Our study has several strengths, including a well-characterized dataset with a large sample size and serial cognitive assessments over nearly a decade of follow-up. Our study also has several important limitations. First, we relied on self-reported CVD. While we used an established HRS methodology to apply rigor to this process, we also found that participants with inconsistencies in self-report were more likely to have cognitive impairment, suggesting that cognitive status did play a role in participants’ abilities to report on their cardiovascular disease status. However, our sensitivity analysis that included participants with self-report discrepancies still showed no difference in incidence of cognitive impairment between CVD and control groups. Utilizing self-report also resulted in a broader analysis of cognitive impairment in CVD overall, as opposed to a more focused analysis looking at cognitive impairment in one type of CVD, such as heart failure or myocardial infarction. While this limited the specificity of our analysis, prior research has proposed an association between cognitive impairment and the range of cardiac conditions, such as heart failure, myocardial infarction, atrial fibrillation, and coronary artery disease, that were included in our definition of CVD [4, 6, 7, 16, 18].

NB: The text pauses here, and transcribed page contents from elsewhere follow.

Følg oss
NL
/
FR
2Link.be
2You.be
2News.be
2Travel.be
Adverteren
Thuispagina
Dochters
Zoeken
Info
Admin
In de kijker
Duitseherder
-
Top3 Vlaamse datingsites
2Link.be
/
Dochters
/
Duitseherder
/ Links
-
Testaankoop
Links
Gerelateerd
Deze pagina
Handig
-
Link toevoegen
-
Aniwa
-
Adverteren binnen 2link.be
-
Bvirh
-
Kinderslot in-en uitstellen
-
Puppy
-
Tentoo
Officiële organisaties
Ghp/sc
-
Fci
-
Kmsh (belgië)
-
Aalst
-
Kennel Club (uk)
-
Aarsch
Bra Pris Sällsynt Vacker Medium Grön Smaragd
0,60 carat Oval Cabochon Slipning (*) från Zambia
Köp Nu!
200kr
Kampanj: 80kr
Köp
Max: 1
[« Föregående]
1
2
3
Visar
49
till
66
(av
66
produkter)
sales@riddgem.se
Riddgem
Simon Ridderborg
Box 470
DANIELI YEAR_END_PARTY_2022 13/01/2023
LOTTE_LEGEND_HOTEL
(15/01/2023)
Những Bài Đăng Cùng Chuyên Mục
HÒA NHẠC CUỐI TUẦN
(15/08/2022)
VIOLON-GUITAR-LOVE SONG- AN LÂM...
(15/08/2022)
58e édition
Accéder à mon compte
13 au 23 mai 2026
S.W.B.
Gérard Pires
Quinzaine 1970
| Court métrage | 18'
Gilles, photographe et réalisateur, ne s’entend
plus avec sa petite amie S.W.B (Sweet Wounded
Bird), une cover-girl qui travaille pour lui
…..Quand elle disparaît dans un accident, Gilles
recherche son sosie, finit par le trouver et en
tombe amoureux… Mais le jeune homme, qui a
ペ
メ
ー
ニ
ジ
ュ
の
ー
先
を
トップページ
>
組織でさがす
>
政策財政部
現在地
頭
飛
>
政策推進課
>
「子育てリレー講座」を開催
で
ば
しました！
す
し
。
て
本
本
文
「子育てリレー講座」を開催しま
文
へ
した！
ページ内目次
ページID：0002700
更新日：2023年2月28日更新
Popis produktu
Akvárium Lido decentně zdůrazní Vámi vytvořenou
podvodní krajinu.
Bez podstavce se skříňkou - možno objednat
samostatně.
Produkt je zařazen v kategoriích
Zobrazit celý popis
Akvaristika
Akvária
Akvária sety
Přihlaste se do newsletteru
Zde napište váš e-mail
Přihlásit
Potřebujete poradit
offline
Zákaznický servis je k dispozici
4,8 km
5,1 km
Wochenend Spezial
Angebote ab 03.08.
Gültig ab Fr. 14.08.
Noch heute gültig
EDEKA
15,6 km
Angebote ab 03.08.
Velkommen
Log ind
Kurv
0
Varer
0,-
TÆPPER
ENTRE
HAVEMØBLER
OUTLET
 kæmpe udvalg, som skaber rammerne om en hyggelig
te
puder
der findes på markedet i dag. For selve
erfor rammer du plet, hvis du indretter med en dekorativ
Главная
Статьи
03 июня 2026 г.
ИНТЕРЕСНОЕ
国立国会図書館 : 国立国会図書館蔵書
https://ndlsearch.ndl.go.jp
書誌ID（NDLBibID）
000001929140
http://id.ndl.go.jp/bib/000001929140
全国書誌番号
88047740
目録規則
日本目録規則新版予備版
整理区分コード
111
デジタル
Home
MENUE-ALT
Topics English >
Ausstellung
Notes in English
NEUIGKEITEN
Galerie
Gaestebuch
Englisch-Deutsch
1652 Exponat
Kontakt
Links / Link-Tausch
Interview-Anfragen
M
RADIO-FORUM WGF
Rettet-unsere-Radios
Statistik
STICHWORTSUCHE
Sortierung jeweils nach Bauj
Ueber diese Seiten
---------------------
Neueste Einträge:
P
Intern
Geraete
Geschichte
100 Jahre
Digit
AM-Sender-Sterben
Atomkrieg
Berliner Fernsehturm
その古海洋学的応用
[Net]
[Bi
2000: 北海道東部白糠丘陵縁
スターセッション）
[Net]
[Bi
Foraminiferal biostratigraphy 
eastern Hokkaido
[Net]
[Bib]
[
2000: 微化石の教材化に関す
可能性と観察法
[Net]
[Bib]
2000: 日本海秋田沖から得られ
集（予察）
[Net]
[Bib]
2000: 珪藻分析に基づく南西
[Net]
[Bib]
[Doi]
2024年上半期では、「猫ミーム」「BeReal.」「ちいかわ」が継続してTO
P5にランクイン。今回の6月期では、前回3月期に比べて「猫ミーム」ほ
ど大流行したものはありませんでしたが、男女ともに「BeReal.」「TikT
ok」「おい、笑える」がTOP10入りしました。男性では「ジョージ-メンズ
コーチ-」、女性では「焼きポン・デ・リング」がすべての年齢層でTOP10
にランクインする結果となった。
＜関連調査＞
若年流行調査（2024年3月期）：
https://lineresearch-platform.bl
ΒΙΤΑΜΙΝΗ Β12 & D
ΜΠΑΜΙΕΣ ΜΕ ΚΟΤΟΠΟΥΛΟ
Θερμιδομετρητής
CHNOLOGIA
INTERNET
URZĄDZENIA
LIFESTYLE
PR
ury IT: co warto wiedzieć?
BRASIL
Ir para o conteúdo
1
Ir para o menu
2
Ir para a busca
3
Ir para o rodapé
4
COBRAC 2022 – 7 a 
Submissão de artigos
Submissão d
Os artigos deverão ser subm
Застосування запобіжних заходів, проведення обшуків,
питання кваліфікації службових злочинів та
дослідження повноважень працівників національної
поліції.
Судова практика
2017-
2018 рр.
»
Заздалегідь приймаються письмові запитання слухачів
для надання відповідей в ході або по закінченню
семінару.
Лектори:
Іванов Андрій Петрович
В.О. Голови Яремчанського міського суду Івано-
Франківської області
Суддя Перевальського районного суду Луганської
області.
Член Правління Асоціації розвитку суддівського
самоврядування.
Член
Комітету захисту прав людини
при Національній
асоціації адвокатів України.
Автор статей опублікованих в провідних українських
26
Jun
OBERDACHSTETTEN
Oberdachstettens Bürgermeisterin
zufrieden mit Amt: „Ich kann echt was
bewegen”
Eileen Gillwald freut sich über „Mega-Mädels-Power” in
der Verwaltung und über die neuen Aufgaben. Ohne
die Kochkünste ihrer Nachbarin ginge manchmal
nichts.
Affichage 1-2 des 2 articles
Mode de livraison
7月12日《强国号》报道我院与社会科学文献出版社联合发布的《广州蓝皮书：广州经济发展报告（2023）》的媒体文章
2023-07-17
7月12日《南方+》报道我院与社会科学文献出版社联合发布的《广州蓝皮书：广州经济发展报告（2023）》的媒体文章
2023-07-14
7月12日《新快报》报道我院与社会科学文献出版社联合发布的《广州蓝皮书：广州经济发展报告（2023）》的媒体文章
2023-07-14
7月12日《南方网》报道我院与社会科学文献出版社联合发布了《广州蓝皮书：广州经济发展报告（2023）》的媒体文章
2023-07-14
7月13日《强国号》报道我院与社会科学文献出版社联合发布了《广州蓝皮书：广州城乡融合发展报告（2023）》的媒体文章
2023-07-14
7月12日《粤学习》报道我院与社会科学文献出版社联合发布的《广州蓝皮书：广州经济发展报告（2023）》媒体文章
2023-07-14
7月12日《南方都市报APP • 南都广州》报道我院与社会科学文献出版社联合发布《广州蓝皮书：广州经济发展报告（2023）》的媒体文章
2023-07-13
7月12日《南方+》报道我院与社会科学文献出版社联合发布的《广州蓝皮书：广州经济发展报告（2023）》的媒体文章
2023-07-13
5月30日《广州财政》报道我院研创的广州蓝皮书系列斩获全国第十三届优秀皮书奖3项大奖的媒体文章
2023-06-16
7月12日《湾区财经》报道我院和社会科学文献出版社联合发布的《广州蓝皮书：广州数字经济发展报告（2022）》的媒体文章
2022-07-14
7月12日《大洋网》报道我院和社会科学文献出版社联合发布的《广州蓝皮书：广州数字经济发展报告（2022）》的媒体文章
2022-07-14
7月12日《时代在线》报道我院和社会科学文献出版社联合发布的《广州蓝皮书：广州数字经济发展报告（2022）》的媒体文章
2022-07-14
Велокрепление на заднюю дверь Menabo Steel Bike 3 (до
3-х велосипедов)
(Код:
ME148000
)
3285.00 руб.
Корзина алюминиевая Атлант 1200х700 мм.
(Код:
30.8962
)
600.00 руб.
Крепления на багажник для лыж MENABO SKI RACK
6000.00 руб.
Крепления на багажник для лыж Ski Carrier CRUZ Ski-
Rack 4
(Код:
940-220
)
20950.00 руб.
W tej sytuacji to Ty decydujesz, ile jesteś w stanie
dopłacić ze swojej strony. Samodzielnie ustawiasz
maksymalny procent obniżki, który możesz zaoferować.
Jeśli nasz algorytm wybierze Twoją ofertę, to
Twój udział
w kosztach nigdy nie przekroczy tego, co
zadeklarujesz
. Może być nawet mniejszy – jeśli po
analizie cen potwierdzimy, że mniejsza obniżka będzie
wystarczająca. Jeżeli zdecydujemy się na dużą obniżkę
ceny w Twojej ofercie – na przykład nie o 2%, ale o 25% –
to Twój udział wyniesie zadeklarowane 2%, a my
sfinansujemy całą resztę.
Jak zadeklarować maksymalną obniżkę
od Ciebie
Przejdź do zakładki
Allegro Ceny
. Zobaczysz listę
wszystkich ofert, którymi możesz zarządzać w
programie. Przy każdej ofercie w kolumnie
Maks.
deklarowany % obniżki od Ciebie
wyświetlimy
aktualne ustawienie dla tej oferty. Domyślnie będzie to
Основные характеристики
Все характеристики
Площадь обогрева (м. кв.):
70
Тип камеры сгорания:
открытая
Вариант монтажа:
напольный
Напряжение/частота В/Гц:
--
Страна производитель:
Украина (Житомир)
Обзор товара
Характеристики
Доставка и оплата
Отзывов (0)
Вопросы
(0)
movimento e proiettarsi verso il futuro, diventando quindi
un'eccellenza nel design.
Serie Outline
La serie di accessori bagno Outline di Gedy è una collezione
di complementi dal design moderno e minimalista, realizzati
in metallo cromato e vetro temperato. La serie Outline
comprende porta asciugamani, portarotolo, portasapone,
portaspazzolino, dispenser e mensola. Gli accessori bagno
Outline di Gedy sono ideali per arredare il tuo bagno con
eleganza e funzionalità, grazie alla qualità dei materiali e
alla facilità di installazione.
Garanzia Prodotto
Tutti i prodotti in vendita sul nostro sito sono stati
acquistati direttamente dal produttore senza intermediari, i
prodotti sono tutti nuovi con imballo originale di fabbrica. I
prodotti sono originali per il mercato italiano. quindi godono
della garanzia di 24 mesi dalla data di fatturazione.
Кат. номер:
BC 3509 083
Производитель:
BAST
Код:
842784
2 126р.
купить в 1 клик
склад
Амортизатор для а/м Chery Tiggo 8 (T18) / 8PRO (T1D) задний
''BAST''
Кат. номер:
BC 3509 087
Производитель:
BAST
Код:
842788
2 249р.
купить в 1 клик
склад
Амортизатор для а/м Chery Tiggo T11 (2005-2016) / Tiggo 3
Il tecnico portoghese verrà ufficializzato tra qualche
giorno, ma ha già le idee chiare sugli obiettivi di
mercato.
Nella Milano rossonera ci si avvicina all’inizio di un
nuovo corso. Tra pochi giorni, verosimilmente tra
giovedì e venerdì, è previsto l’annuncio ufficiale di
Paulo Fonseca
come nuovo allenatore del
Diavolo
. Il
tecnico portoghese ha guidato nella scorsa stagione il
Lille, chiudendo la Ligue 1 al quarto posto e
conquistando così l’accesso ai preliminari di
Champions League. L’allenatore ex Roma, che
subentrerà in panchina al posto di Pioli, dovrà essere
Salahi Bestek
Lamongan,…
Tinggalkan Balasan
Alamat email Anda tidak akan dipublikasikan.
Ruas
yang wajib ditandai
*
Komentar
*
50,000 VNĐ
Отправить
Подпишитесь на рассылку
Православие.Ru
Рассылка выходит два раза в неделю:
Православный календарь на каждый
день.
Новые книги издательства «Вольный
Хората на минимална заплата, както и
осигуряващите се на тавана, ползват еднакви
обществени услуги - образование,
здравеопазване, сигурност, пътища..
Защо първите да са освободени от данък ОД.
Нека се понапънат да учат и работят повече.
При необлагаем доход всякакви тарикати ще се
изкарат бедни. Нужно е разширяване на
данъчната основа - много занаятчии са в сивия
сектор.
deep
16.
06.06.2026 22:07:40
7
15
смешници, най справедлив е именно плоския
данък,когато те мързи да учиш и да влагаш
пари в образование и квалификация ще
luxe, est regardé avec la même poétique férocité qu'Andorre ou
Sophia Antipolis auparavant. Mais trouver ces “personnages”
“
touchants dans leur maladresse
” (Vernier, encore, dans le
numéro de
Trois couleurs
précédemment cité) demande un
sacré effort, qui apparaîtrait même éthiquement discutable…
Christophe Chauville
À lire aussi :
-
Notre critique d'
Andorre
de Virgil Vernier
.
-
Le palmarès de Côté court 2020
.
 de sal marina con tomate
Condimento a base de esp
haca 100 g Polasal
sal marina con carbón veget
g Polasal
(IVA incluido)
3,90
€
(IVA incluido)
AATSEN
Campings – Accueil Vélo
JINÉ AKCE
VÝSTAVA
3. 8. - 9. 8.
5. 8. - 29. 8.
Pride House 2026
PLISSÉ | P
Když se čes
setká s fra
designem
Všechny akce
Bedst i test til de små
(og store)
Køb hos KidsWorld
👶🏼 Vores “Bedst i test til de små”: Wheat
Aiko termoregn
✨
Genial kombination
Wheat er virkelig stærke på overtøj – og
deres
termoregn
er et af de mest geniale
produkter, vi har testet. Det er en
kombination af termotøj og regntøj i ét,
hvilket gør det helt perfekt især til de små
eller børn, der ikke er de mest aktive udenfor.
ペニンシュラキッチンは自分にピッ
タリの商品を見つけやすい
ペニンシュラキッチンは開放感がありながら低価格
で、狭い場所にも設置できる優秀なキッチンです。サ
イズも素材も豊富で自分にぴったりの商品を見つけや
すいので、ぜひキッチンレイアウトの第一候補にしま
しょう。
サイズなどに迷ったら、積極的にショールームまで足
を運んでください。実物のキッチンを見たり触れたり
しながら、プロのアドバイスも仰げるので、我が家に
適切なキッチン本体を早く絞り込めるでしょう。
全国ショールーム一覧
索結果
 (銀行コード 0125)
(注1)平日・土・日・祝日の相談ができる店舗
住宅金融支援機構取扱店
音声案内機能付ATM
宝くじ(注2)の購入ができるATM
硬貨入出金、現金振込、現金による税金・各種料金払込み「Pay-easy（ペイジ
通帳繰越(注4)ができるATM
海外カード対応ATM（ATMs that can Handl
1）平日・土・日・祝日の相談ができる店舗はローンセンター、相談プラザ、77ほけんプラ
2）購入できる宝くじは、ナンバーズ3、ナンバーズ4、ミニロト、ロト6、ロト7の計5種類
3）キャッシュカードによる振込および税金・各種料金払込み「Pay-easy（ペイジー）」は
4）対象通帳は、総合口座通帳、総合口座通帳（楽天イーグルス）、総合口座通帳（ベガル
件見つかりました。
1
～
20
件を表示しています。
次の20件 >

A second limitation is that several variables were not available in in our dataset and may have influenced the results. For example, we lacked robust data on the severity of participants’ CVD or how they managed their symptoms. It is possible that patients with more severe atherosclerotic disease burden were more likely to develop cognitive impairment. Third, our sample included primarily non-Hispanic white participants, which does not reflect the diversity of race and ethnicity present in the U.S. population and limits the generalizability of our results. Fourth, we excluded a significant portion of the HRS population with CVD due to missing covariate data and age restrictions that were used to generate a sufficient matched cohort. Fifth, we did not control for presence of the ApoE4 allele, which some past studies on CVD and cognition accounted for given its strong association with dementia [34]. Lastly, we did not have data on specific cognitive domains, so we were unable to analyze cognitive impairment at a more granular level as other studies have done.